Interventionsklage: Begriff, Bedeutung und Einordnung
Die Interventionsklage bezeichnet eine Klage eines unbeteiligten Dritten, der geltend macht, dass ein laufendes Gerichtsverfahren oder eine Zwangsvollstreckungsmaßnahme seine eigenen Rechte beeinträchtigt. Ziel ist es, die eigenen Rechte gerichtlich feststellen und gegenüber den bereits Beteiligten durchsetzen zu lassen. Der Begriff ist in der deutschsprachigen Rechtswelt nicht einheitlich verwendet: Je nach Rechtsordnung und Verfahrenssituation kann damit insbesondere die Anfechtung von Vollstreckungsmaßnahmen durch Dritte oder der eigenständige Eintritt eines Dritten in einen bestehenden Rechtsstreit gemeint sein.
Wesenskern
Im Mittelpunkt steht stets, dass eine Person, die bislang nicht Partei des Hauptverfahrens ist, eine eigene, vom Ausgang des Verfahrens oder einer Vollstreckung betroffene Rechtsposition behauptet. Die Interventionsklage dient dazu, diese Position vollständig und unabhängig prüfen zu lassen, statt lediglich mittelbar vom Ausgang fremder Verfahren abhängig zu sein.

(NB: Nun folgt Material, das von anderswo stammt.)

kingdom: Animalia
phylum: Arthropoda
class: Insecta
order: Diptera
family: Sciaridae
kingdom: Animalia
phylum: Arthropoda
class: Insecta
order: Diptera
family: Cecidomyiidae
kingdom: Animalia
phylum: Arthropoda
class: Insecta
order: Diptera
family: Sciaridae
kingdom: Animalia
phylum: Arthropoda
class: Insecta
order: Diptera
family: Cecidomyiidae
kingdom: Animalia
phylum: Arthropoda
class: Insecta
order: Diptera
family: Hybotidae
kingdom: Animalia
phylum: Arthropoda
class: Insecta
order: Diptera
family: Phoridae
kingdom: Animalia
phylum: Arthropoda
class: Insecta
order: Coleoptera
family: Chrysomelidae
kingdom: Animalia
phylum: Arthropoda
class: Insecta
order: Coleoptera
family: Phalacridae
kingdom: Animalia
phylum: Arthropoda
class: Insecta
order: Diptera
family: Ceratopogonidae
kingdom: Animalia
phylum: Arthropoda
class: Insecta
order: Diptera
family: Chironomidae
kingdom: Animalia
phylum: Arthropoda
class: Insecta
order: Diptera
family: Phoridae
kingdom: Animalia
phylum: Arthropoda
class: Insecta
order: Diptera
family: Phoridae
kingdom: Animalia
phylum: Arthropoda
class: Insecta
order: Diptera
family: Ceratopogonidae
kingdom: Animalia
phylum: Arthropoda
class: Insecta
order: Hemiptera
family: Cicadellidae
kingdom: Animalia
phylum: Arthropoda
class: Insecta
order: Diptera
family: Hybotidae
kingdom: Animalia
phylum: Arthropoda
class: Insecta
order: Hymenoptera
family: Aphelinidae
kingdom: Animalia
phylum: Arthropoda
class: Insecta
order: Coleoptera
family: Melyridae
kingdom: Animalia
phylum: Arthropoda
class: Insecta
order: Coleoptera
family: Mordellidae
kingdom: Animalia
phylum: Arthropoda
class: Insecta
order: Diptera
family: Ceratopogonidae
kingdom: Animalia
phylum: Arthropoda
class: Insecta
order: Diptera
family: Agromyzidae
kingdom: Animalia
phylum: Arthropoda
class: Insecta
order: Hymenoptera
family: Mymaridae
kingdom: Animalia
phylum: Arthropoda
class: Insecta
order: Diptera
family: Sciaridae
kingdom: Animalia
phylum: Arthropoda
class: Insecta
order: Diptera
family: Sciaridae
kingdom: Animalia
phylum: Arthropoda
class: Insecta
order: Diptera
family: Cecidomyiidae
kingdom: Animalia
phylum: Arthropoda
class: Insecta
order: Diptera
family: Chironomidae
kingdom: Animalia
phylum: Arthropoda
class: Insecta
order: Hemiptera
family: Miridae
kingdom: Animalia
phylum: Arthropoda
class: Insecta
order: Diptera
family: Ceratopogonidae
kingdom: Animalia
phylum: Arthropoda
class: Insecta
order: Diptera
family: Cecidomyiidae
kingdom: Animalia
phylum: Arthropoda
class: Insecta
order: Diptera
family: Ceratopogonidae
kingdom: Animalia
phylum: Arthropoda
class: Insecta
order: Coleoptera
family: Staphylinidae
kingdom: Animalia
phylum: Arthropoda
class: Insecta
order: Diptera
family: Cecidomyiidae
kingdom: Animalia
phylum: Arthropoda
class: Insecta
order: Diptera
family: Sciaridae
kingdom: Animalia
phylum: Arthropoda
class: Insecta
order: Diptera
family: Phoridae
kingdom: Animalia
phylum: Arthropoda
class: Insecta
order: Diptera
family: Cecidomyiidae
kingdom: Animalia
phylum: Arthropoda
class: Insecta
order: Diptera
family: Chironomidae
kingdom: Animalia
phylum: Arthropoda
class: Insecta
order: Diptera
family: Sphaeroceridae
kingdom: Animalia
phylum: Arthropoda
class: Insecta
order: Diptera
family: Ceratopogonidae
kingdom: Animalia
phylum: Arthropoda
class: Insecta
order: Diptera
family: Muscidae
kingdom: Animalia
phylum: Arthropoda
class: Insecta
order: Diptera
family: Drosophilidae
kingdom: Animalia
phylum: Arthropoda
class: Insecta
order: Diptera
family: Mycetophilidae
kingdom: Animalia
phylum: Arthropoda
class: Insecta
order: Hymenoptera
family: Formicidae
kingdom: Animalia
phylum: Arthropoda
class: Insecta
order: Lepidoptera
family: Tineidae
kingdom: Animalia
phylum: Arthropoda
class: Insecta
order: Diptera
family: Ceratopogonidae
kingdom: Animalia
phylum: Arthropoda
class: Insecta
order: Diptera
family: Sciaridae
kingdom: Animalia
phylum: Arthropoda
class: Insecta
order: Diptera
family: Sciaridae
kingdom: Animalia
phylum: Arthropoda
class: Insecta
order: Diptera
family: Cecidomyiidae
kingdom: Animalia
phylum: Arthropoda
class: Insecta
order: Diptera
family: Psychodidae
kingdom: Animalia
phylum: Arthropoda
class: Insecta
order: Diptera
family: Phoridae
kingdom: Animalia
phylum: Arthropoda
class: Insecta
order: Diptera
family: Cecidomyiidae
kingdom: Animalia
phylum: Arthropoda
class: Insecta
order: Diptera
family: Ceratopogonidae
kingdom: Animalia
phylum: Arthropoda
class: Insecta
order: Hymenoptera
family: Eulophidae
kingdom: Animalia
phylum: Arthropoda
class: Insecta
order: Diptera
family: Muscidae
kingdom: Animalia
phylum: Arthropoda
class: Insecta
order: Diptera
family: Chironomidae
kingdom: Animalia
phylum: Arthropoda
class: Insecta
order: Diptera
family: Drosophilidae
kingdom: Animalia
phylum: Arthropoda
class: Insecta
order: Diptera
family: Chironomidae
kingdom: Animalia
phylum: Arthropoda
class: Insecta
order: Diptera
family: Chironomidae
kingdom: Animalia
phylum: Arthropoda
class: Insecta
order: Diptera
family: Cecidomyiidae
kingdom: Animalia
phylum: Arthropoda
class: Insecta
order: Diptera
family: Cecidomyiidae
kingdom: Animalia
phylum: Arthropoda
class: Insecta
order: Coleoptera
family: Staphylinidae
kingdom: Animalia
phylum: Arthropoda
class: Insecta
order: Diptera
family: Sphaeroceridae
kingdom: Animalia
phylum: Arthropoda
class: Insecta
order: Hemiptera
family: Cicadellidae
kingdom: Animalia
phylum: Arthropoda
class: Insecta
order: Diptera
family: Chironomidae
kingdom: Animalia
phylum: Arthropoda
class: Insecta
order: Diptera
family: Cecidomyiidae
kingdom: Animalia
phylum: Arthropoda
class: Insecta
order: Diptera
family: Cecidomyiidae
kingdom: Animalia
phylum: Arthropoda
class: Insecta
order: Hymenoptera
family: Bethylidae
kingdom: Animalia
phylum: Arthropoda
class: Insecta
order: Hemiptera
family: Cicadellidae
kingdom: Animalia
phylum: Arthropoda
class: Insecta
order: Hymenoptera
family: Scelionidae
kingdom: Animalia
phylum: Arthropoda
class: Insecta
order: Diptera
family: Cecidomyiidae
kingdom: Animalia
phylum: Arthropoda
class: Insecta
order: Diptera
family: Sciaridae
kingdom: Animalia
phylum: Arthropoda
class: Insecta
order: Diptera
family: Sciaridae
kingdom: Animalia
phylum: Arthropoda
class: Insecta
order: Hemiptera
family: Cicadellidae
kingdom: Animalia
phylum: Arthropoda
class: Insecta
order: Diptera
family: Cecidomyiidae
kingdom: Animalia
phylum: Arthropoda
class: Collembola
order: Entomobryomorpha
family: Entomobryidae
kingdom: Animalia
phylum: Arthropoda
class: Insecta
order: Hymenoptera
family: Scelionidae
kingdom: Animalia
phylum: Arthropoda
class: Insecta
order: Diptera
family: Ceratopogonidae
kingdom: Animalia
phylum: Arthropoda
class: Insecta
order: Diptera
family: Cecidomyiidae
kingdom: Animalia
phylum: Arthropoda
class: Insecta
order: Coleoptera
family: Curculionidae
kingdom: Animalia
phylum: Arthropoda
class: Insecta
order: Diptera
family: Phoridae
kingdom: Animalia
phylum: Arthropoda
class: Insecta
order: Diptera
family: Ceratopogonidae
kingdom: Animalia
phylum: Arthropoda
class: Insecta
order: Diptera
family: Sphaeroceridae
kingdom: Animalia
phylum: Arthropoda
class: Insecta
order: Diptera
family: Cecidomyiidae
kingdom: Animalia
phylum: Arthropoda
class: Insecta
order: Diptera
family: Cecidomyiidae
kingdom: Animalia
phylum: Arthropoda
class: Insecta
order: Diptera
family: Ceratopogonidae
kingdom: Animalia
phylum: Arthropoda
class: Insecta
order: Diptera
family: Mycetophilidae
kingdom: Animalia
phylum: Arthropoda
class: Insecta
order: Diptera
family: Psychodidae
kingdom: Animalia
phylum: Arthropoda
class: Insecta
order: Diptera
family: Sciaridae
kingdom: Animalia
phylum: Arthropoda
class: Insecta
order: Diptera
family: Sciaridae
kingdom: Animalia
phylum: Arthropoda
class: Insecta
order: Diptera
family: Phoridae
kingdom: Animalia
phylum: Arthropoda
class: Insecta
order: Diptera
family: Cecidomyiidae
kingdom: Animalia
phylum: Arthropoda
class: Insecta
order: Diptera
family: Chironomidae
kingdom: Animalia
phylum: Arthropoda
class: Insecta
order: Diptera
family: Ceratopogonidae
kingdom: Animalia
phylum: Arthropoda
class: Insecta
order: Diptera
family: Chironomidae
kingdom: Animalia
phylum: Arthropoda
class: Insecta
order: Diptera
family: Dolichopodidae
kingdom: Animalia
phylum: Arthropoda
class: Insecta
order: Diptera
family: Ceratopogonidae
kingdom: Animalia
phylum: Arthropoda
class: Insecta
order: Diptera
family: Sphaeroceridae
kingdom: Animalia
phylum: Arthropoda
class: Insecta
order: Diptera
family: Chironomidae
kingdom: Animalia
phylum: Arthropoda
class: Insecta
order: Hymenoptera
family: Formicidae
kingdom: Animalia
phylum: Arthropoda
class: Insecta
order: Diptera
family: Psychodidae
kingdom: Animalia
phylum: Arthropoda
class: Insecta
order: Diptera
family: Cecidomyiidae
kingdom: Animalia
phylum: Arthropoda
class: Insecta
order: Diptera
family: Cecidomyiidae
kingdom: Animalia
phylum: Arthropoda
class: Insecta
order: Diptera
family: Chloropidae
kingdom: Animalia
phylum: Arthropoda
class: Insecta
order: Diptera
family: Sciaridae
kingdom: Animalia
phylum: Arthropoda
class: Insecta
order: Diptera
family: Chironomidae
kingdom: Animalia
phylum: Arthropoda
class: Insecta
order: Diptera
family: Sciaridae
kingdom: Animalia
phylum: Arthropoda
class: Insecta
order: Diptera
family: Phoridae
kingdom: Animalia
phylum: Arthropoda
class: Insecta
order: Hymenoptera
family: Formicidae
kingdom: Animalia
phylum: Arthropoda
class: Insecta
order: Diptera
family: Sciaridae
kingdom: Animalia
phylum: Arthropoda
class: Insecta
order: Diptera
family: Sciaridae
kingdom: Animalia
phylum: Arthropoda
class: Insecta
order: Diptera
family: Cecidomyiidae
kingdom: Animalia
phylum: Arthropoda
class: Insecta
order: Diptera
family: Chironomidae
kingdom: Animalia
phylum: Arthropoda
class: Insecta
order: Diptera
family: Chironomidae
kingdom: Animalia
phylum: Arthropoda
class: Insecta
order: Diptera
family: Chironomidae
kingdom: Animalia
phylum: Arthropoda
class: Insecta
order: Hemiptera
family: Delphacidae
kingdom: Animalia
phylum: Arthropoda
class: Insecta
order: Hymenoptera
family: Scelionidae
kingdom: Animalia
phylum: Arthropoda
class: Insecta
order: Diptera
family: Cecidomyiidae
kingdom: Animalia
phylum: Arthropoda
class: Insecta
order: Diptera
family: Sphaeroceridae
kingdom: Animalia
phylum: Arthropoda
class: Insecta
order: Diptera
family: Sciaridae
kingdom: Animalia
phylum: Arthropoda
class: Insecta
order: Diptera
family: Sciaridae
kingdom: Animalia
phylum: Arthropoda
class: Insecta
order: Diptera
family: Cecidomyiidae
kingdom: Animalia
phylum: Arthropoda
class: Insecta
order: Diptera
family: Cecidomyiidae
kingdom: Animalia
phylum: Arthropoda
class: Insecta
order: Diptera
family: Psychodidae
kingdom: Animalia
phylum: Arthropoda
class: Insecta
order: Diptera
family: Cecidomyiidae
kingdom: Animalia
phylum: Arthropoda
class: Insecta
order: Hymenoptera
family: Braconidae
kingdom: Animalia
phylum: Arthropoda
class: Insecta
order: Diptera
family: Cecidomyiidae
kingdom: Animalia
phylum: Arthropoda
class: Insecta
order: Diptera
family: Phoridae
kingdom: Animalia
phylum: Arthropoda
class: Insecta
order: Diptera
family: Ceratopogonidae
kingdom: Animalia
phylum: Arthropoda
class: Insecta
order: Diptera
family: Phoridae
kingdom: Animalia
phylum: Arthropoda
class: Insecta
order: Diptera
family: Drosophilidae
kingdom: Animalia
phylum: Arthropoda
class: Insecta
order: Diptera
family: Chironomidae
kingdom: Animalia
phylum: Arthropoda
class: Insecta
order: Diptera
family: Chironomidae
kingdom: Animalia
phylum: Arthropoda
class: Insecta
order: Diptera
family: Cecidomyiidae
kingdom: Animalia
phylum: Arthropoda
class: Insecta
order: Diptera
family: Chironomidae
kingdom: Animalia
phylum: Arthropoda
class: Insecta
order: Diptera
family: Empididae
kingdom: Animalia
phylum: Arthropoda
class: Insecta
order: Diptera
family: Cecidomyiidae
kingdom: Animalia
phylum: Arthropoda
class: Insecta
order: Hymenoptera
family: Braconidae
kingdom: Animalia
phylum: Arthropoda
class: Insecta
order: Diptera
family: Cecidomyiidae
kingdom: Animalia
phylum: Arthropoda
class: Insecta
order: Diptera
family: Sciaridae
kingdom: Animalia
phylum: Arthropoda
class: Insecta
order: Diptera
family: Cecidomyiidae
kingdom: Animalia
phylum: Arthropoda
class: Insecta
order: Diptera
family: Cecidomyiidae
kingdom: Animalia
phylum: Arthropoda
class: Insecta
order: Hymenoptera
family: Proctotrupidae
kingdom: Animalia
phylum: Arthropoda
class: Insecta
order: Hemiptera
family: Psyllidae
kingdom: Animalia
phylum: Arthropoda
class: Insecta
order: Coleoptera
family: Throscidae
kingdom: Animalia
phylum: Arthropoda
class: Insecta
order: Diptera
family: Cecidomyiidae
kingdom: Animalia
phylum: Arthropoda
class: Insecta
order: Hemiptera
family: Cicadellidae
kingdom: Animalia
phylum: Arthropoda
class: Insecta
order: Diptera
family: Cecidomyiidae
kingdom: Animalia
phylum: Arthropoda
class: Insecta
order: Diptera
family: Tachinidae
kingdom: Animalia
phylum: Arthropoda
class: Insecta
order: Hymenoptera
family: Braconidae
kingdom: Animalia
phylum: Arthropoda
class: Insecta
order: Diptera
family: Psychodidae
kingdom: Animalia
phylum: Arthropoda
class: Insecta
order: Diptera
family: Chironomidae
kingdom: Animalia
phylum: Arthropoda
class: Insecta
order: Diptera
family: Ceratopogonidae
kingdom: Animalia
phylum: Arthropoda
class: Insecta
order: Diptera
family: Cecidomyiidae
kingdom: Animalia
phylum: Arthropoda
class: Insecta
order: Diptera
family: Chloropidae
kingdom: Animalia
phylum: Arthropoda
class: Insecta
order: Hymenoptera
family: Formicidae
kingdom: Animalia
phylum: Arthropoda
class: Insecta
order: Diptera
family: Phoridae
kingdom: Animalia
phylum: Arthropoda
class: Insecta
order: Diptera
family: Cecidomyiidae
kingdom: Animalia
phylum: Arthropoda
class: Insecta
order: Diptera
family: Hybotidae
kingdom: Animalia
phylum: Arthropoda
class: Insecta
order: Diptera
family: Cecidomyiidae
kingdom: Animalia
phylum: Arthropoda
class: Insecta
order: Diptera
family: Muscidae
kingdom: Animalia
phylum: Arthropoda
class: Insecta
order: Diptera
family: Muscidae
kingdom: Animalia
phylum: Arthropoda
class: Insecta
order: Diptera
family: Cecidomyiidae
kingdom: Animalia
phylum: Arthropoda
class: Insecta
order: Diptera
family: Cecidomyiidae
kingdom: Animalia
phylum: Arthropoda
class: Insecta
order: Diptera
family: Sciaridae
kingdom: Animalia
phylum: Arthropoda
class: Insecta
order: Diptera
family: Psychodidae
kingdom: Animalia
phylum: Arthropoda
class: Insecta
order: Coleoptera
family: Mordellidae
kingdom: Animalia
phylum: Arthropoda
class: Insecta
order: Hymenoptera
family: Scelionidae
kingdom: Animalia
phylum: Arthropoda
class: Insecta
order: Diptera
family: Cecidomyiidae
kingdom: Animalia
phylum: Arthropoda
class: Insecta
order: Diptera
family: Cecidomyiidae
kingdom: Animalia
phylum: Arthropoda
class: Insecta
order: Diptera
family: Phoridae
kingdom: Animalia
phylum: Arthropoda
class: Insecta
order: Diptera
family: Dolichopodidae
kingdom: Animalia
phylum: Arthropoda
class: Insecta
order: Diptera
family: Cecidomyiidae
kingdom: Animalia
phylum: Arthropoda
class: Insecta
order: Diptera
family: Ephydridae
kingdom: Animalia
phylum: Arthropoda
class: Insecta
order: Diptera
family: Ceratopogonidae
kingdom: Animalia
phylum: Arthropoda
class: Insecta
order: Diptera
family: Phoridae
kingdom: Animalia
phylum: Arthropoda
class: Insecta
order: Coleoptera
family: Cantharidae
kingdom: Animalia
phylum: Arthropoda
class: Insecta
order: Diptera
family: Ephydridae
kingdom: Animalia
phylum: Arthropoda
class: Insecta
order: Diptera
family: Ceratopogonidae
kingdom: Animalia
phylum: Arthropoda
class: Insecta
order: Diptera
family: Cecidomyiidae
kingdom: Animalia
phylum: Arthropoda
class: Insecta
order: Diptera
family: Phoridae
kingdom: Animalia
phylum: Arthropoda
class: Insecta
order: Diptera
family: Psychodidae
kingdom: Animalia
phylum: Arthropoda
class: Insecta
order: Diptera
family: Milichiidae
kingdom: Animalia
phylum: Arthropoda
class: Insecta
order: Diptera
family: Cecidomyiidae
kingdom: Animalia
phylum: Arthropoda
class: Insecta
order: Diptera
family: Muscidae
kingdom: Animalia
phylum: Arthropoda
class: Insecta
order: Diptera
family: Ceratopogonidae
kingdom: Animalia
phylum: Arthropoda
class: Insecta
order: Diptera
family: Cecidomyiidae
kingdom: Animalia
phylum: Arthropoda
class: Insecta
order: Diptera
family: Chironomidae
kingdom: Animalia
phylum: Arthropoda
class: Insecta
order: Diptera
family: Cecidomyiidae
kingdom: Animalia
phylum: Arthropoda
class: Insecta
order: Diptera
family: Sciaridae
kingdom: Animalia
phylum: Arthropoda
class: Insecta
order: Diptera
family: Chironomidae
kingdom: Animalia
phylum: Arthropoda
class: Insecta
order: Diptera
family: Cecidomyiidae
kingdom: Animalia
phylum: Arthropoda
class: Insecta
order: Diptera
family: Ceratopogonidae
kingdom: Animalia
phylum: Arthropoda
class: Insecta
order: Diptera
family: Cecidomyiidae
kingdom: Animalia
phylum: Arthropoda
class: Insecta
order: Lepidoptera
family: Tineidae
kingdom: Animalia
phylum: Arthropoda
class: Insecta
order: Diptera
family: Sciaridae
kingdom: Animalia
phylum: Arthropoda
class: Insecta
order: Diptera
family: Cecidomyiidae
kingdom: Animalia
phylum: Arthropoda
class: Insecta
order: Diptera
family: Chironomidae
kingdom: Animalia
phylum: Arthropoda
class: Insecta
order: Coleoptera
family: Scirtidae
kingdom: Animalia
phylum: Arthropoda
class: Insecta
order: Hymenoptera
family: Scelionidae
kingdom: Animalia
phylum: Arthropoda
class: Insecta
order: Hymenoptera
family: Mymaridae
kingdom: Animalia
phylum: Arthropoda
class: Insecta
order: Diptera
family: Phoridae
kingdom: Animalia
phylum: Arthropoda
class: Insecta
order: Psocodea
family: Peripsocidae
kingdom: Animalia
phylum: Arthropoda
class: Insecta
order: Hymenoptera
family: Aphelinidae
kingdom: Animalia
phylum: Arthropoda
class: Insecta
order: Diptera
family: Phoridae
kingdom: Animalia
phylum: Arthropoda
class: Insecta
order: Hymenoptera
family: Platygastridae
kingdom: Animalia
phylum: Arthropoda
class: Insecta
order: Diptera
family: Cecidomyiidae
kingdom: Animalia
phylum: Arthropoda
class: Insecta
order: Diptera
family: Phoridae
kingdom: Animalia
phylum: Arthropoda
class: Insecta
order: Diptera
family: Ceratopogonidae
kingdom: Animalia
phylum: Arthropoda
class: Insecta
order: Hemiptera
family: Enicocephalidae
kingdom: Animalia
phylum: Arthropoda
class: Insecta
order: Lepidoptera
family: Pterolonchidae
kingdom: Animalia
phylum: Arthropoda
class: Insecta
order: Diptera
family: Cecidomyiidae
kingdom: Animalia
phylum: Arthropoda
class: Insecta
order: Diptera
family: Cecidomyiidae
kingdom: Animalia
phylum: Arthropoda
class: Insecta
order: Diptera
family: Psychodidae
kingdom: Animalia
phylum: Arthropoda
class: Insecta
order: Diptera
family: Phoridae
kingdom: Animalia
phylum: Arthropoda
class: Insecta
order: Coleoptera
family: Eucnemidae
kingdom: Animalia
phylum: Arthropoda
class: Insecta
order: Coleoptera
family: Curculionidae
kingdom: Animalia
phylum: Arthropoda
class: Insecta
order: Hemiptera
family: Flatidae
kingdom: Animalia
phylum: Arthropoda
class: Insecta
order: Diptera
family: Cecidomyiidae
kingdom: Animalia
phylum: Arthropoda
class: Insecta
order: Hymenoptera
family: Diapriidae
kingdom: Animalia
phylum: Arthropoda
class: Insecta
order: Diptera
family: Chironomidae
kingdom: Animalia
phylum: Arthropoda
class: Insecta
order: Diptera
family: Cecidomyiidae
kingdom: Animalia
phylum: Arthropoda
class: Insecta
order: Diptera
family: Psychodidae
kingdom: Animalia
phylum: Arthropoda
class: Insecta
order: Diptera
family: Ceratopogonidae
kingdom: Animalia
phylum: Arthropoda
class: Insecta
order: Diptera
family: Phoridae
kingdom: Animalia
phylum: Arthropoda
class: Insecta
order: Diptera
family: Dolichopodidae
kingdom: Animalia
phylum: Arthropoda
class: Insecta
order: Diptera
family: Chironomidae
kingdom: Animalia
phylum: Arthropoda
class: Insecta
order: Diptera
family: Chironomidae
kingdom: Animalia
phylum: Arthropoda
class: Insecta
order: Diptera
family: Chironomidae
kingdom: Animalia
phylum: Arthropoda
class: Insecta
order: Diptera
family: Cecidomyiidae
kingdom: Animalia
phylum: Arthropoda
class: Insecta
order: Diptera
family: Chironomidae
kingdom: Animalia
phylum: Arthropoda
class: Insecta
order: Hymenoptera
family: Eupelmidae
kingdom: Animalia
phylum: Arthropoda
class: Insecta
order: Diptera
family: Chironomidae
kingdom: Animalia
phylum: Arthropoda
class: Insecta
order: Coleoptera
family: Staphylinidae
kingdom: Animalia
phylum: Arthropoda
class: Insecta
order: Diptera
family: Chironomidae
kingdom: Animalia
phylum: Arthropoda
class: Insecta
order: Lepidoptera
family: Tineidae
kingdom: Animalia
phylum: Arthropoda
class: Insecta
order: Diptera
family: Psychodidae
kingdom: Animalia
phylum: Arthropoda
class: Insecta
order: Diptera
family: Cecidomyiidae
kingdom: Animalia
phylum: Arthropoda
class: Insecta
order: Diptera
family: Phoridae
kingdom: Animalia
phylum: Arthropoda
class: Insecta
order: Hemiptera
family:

Abgrenzung und Terminologie
Interventionsklage im Überblick
Der Ausdruck „Interventionsklage“ wird in der Praxis unterschiedlich verwendet. Üblich sind zwei Erscheinungsformen:
- Intervention in der Zwangsvollstreckung: Ein Dritter klagt gegen Vollstreckungsmaßnahmen, weil der betroffene Gegenstand oder ein Recht hieran seiner Ansicht nach ihm zusteht. In Deutschland ist dafür der geläufige Begriff „Drittwiderspruchsklage“, in Österreich „Exszindierungsklage“; in der Schweiz wird ebenfalls von einer Interventionsklage gesprochen.
- Intervention im Erkenntnisverfahren: Ein Dritter erhebt eine eigene Klage, um in einem bereits schwebenden Rechtsstreit sein vorrangiges Recht an der Streitmaterie feststellen zu lassen. In manchen Rechtsordnungen wird dies als Hauptintervention bezeichnet.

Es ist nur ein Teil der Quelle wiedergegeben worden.